Print the data that follows again, keeping every line exact.

**Dataset entries:**
────────

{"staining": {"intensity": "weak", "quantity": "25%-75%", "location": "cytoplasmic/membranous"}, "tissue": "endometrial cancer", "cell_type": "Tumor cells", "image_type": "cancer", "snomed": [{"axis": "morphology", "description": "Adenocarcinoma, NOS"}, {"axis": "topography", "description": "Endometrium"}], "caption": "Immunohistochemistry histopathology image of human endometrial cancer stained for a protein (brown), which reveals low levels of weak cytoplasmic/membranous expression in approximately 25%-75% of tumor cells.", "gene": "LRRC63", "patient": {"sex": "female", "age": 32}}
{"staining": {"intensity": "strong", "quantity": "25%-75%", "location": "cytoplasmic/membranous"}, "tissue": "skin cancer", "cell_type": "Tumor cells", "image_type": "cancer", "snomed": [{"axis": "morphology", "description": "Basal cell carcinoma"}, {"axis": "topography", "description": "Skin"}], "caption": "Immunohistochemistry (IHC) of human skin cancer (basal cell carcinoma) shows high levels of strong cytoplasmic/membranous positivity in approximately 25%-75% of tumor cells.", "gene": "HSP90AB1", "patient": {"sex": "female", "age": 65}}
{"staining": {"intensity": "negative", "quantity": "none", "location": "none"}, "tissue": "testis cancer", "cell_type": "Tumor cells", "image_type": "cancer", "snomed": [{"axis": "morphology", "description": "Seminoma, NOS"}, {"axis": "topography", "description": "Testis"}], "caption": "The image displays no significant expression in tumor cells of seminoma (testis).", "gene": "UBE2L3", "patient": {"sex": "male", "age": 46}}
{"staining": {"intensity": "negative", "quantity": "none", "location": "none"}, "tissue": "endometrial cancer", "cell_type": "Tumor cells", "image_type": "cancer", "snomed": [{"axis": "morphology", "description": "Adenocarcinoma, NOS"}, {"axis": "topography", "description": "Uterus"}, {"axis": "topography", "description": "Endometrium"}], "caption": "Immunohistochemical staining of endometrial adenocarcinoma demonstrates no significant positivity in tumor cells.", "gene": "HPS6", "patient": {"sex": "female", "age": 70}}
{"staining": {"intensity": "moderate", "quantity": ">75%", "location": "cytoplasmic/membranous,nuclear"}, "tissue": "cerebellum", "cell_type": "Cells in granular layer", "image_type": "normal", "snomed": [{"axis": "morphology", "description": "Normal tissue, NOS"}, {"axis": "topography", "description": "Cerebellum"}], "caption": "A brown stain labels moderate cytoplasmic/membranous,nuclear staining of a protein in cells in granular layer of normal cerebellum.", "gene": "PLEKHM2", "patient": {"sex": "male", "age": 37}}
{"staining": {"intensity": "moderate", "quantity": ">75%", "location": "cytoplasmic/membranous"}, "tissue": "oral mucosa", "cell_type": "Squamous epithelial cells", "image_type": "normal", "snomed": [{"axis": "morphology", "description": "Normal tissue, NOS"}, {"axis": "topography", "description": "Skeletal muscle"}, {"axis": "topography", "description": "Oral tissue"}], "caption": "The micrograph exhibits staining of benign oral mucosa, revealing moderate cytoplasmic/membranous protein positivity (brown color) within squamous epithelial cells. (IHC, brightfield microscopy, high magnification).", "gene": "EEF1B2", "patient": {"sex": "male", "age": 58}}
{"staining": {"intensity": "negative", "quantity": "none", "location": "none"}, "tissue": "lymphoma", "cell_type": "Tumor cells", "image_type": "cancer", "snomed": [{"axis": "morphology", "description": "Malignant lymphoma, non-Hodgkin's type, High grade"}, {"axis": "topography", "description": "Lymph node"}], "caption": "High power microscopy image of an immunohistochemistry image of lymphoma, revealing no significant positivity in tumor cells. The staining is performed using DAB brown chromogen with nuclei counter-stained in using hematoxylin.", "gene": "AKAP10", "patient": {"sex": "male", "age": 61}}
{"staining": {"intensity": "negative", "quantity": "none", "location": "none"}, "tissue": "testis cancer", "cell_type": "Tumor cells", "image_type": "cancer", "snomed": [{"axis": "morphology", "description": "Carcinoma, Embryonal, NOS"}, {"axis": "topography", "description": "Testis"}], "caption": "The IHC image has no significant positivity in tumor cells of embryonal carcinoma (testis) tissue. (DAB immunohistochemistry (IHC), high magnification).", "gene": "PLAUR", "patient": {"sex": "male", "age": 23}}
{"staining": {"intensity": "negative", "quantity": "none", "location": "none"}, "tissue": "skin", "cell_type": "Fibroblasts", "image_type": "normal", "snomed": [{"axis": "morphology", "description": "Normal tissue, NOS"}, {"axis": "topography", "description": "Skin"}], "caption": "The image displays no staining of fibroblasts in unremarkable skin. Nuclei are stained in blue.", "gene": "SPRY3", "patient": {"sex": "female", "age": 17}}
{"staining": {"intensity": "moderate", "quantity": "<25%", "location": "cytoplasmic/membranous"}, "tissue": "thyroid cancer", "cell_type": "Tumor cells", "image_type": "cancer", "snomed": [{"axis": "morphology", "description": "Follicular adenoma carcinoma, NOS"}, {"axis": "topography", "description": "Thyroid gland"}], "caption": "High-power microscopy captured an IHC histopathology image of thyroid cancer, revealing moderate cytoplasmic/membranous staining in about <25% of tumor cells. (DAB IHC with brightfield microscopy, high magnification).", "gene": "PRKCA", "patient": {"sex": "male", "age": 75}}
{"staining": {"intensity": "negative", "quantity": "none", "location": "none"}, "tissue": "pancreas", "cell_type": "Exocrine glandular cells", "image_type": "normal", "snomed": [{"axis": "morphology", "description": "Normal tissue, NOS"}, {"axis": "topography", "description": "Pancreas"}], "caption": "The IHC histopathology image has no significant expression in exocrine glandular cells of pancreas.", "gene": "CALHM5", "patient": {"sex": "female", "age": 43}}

────────

**Task solution:**
{"staining": {"intensity": "weak", "quantity": "25%-75%", "location": "cytoplasmic/membranous"}, "tissue": "endometrial cancer", "cell_type": "Tumor cells", "image_type": "cancer", "snomed": [{"axis": "morphology", "description": "Adenocarcinoma, NOS"}, {"axis": "topography", "description": "Endometrium"}], "caption": "Immunohistochemistry histopathology image of human endometrial cancer stained for a protein (brown), which reveals low levels of weak cytoplasmic/membranous expression in approximately 25%-75% of tumor cells.", "gene": "LRRC63", "patient": {"sex": "female", "age": 32}}
{"staining": {"intensity": "strong", "quantity": "25%-75%", "location": "cytoplasmic/membranous"}, "tissue": "skin cancer", "cell_type": "Tumor cells", "image_type": "cancer", "snomed": [{"axis": "morphology", "description": "Basal cell carcinoma"}, {"axis": "topography", "description": "Skin"}], "caption": "Immunohistochemistry (IHC) of human skin cancer (basal cell carcinoma) shows high levels of strong cytoplasmic/membranous positivity in approximately 25%-75% of tumor cells.", "gene": "HSP90AB1", "patient": {"sex": "female", "age": 65}}
{"staining": {"intensity": "negative", "quantity": "none", "location": "none"}, "tissue": "testis cancer", "cell_type": "Tumor cells", "image_type": "cancer", "snomed": [{"axis": "morphology", "description": "Seminoma, NOS"}, {"axis": "topography", "description": "Testis"}], "caption": "The image displays no significant expression in tumor cells of seminoma (testis).", "gene": "UBE2L3", "patient": {"sex": "male", "age": 46}}
{"staining": {"intensity": "negative", "quantity": "none", "location": "none"}, "tissue": "endometrial cancer", "cell_type": "Tumor cells", "image_type": "cancer", "snomed": [{"axis": "morphology", "description": "Adenocarcinoma, NOS"}, {"axis": "topography", "description": "Uterus"}, {"axis": "topography", "description": "Endometrium"}], "caption": "Immunohistochemical staining of endometrial adenocarcinoma demonstrates no significant positivity in tumor cells.", "gene": "HPS6", "patient": {"sex": "female", "age": 70}}
{"staining": {"intensity": "moderate", "quantity": ">75%", "location": "cytoplasmic/membranous,nuclear"}, "tissue": "cerebellum", "cell_type": "Cells in granular layer", "image_type": "normal", "snomed": [{"axis": "morphology", "description": "Normal tissue, NOS"}, {"axis": "topography", "description": "Cerebellum"}], "caption": "A brown stain labels moderate cytoplasmic/membranous,nuclear staining of a protein in cells in granular layer of normal cerebellum.", "gene": "PLEKHM2", "patient": {"sex": "male", "age": 37}}
{"staining": {"intensity": "moderate", "quantity": ">75%", "location": "cytoplasmic/membranous"}, "tissue": "oral mucosa", "cell_type": "Squamous epithelial cells", "image_type": "normal", "snomed": [{"axis": "morphology", "description": "Normal tissue, NOS"}, {"axis": "topography", "description": "Skeletal muscle"}, {"axis": "topography", "description": "Oral tissue"}], "caption": "The micrograph exhibits staining of benign oral mucosa, revealing moderate cytoplasmic/membranous protein positivity (brown color) within squamous epithelial cells. (IHC, brightfield microscopy, high magnification).", "gene": "EEF1B2", "patient": {"sex": "male", "age": 58}}
{"staining": {"intensity": "negative", "quantity": "none", "location": "none"}, "tissue": "lymphoma", "cell_type": "Tumor cells", "image_type": "cancer", "snomed": [{"axis": "morphology", "description": "Malignant lymphoma, non-Hodgkin's type, High grade"}, {"axis": "topography", "description": "Lymph node"}], "caption": "High power microscopy image of an immunohistochemistry image of lymphoma, revealing no significant positivity in tumor cells. The staining is performed using DAB brown chromogen with nuclei counter-stained in using hematoxylin.", "gene": "AKAP10", "patient": {"sex": "male", "age": 61}}
{"staining": {"intensity": "negative", "quantity": "none", "location": "none"}, "tissue": "testis cancer", "cell_type": "Tumor cells", "image_type": "cancer", "snomed": [{"axis": "morphology", "description": "Carcinoma, Embryonal, NOS"}, {"axis": "topography", "description": "Testis"}], "caption": "The IHC image has no significant positivity in tumor cells of embryonal carcinoma (testis) tissue. (DAB immunohistochemistry (IHC), high magnification).", "gene": "PLAUR", "patient": {"sex": "male", "age": 23}}
{"staining": {"intensity": "negative", "quantity": "none", "location": "none"}, "tissue": "skin", "cell_type": "Fibroblasts", "image_type": "normal", "snomed": [{"axis": "morphology", "description": "Normal tissue, NOS"}, {"axis": "topography", "description": "Skin"}], "caption": "The image displays no staining of fibroblasts in unremarkable skin. Nuclei are stained in blue.", "gene": "SPRY3", "patient": {"sex": "female", "age": 17}}
{"staining": {"intensity": "moderate", "quantity": "<25%", "location": "cytoplasmic/membranous"}, "tissue": "thyroid cancer", "cell_type": "Tumor cells", "image_type": "cancer", "snomed": [{"axis": "morphology", "description": "Follicular adenoma carcinoma, NOS"}, {"axis": "topography", "description": "Thyroid gland"}], "caption": "High-power microscopy captured an IHC histopathology image of thyroid cancer, revealing moderate cytoplasmic/membranous staining in about <25% of tumor cells. (DAB IHC with brightfield microscopy, high magnification).", "gene": "PRKCA", "patient": {"sex": "male", "age": 75}}
{"staining": {"intensity": "negative", "quantity": "none", "location": "none"}, "tissue": "pancreas", "cell_type": "Exocrine glandular cells", "image_type": "normal", "snomed": [{"axis": "morphology", "description": "Normal tissue, NOS"}, {"axis": "topography", "description": "Pancreas"}], "caption": "The IHC histopathology image has no significant expression in exocrine glandular cells of pancreas.", "gene": "CALHM5", "patient": {"sex": "female", "age": 43}}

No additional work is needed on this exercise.